The application uses the following technology stack:
- **Python 3.11**: Core programming language
- **Streamlit**: Web framework
- **Pandas/NumPy**: Data processing
- **Scikit-learn/XGBoost/CatBoost**: Machine learning
- **Matplotlib/Seaborn**: Visualization
- **SQLAlchemy**: Database ORM
- **TextBlob**: Sentiment analysis
- **Requests**: HTTP API access

## 10. Future Enhancements

The system has several planned future enhancements:

1. **Advanced Time Series Models**: Integration of ARIMA, Prophet, and deep learning models
2. **Competitor Analysis**: Incorporating competitor data into predictions
3. **Economic Indicators**: Adding macroeconomic data like inflation and consumer confidence
4. **Multi-Store Support**: Enhanced features for businesses with multiple locations
5. **Real-time Updating**: Continuous model updating as new data becomes available
6. **Explainable AI**: More detailed model explanations for business users
7. **Mobile App Integration**: Companion mobile application for notifications and quick insights
8. **Supply Chain Integration**: Connecting predictions to inventory management systems

## Conclusion

This sales prediction system provides retailers with a powerful tool for forecasting sales based on multiple data sources.
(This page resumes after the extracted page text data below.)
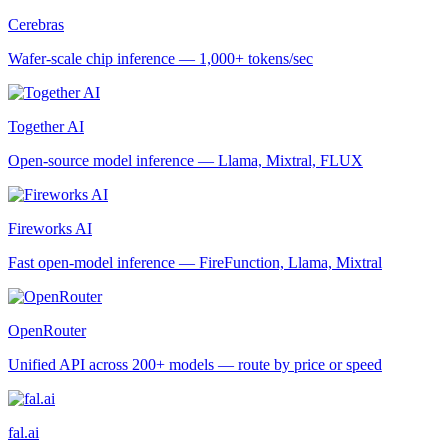
Cerebras
Wafer-scale chip inference — 1,000+ tokens/sec
Together AI
Open-source model inference — Llama, Mixtral, FLUX
Fireworks AI
Fast open-model inference — FireFunction, Llama, Mixtral
OpenRouter
Unified API across 200+ models — route by price or speed
fal.ai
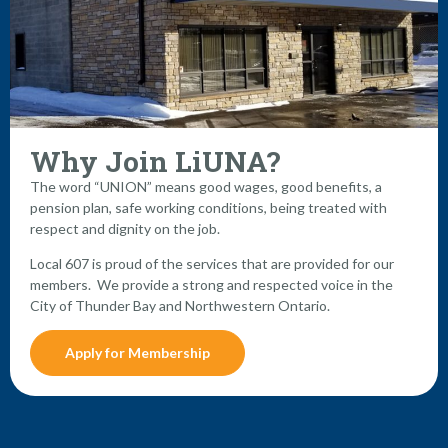
Why Join LiUNA?
The word “UNION” means good wages, good benefits, a
pension plan, safe working conditions, being treated with
respect and dignity on the job.
Local 607 is proud of the services that are provided for our
members. We provide a strong and respected voice in the
City of Thunder Bay and Northwestern Ontario.
Apply for Membership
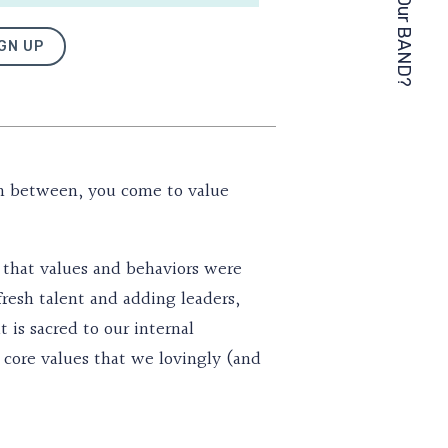
GN UP
in between, you come to value
ll that values and behaviors were
fresh talent and adding leaders,
is sacred to our internal
e core values that we lovingly (and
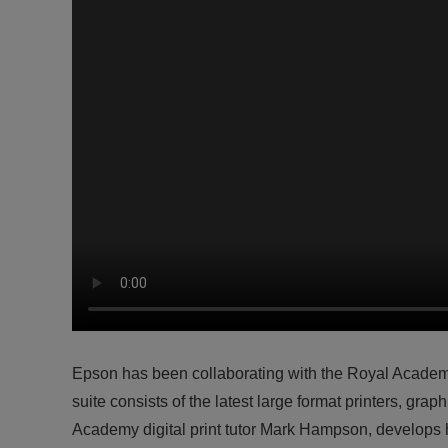
Epson has been collaborating with the Royal Academ
suite consists of the latest large format printers, gr
Academy digital print tutor Mark Hampson, develops h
By combining historical sales data with weather information and social media sentiment, the system generates highly accurate predictions that can help businesses optimize inventory, staffing, and marketing efforts.

The streamlined user interface, intuitive visualizations, and automated ensemble modeling make the system accessible to users without technical expertise, while the advanced feature engineering and model optimization techniques ensure the highest possible prediction accuracy.